The gravitational wave spectrum of non-axisymmetric, freely precessing neutron stars

TL;DR

This paper calculates the second-order gravitational wave spectrum of precessing neutron stars, revealing a new spectral line that could be observed by advanced LIGO, enabling detailed insights into neutron star structure.

Contribution

It extends previous models by including second-order effects in wobble angle, predicting a new spectral line in gravitational wave emissions from precessing neutron stars.

Findings

Second-order spectral line emerges in gravitational wave spectrum.

Potential observability of the second-order line with advanced LIGO.
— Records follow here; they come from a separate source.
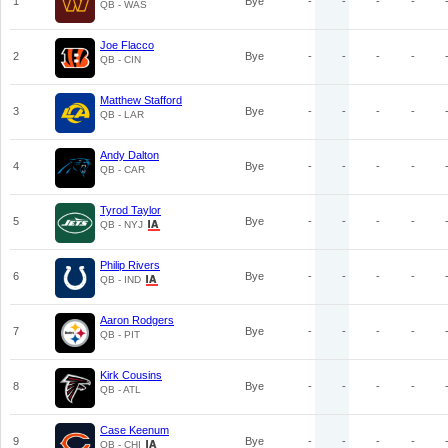
1
Bye
-
-
-
-
QB - WAS
Joe Flacco
2
Bye
-
-
-
-
QB - CIN
Matthew Stafford
3
Bye
-
-
-
-
QB - LAR
Andy Dalton
4
Bye
-
-
-
-
QB - CAR
Tyrod Taylor
5
Bye
-
-
-
-
QB - NYJ
Philip Rivers
6
Bye
-
-
-
-
QB - IND
Aaron Rodgers
7
Bye
-
-
-
-
QB - PIT
Kirk Cousins
8
Bye
-
-
-
-
QB - ATL
Case Keenum
9
Bye
-
-
-
-
QB - CHI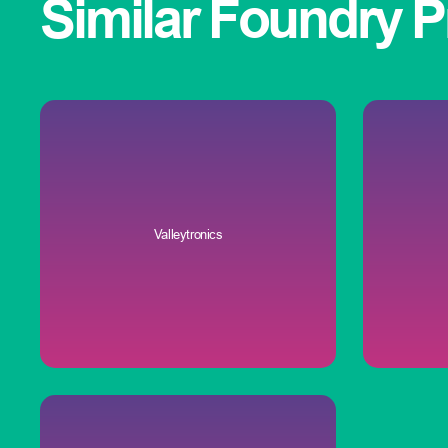
Similar
Foundry
P
Valleytronics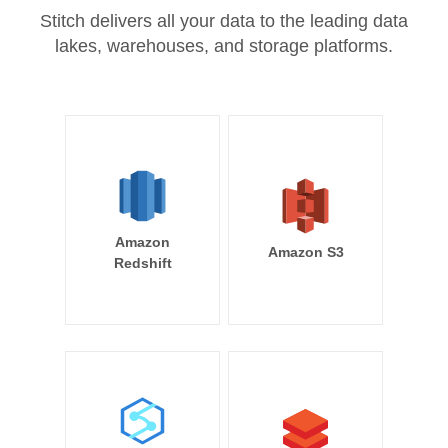
Stitch delivers all your data to the leading data
lakes, warehouses, and storage platforms.
Amazon
Amazon S3
Redshift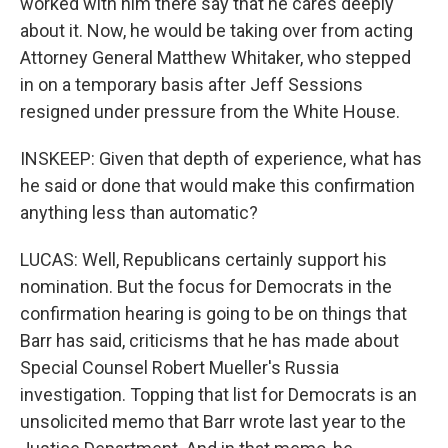
worked with him there say that he cares deeply
about it. Now, he would be taking over from acting
Attorney General Matthew Whitaker, who stepped
in on a temporary basis after Jeff Sessions
resigned under pressure from the White House.
INSKEEP: Given that depth of experience, what has
he said or done that would make this confirmation
anything less than automatic?
LUCAS: Well, Republicans certainly support his
nomination. But the focus for Democrats in the
confirmation hearing is going to be on things that
Barr has said, criticisms that he has made about
Special Counsel Robert Mueller's Russia
investigation. Topping that list for Democrats is an
unsolicited memo that Barr wrote last year to the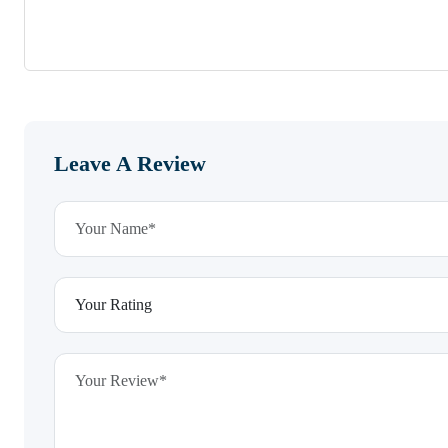
Leave A Review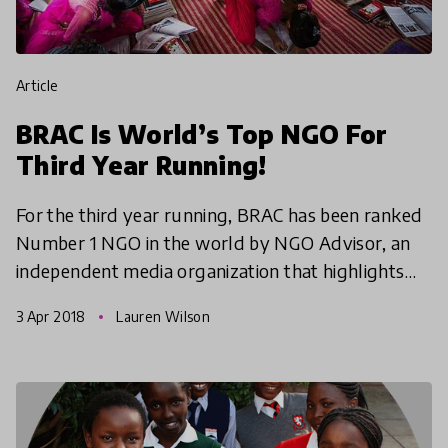
article
BRAC Is World’s Top NGO For
Third Year Running!
For the third year running, BRAC has been ranked
Number 1 NGO in the world by NGO Advisor, an
independent media organization that highlights
innovation and impact in the non-profit sector.
3 Apr 2018
Lauren Wilson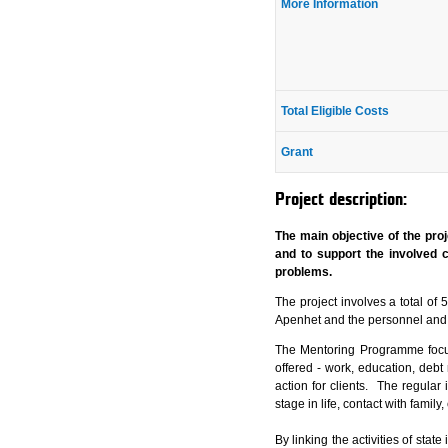
More Information
Total Eligible Costs
Grant
Project description:
The main objective of the proj
and to support the involved c
problems.
The project involves a total of
Apenhet and the personnel and
The Mentoring Programme focuse
offered - work, education, debt 
action for clients. The regular
stage in life, contact with famil
By linking the activities of sta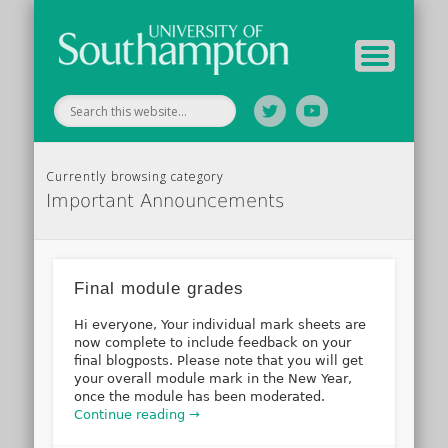
Tutor Information
Study Guide
Archive
Home
Currently browsing category
Important Announcements
Final module grades
Hi everyone, Your individual mark sheets are
now complete to include feedback on your
final blogposts. Please note that you will get
your overall module mark in the New Year,
once the module has been moderated.
Continue reading →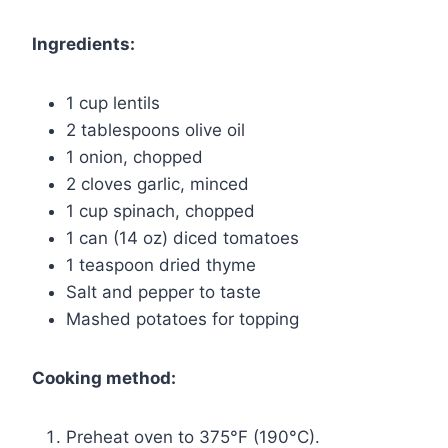
Ingredients:
1 cup lentils
2 tablespoons olive oil
1 onion, chopped
2 cloves garlic, minced
1 cup spinach, chopped
1 can (14 oz) diced tomatoes
1 teaspoon dried thyme
Salt and pepper to taste
Mashed potatoes for topping
Cooking method:
Preheat oven to 375°F (190°C).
Measurement of wobble angle and star properties from spectral data.

Abstract

Evidence for free precession has been observed in the radio signature of several pulsars. Freely precessing pulsars radiate gravitationally at frequencies near the rotation rate and twice the rotation rate, which for rotation frequencies greater than $\sim 10$ Hz is in the LIGO band. In older work, the gravitational wave spectrum of a precessing neutron star has been evaluated to first order in a small precession angle. Here we calculate the contributions to second order in the wobble angle, and we find that a new spectral line emerges. We show that for reasonable wobble angles, the second-order line may well be observable with the proposed advanced LIGO detector for precessing neutron stars as far away as the galactic center. Observation of the full second-order spectrum permits a direct measurement of the star's wobble angle, oblateness, and deviation from axisymmetry, with the potential to significantly increase our understanding of neutron star structure.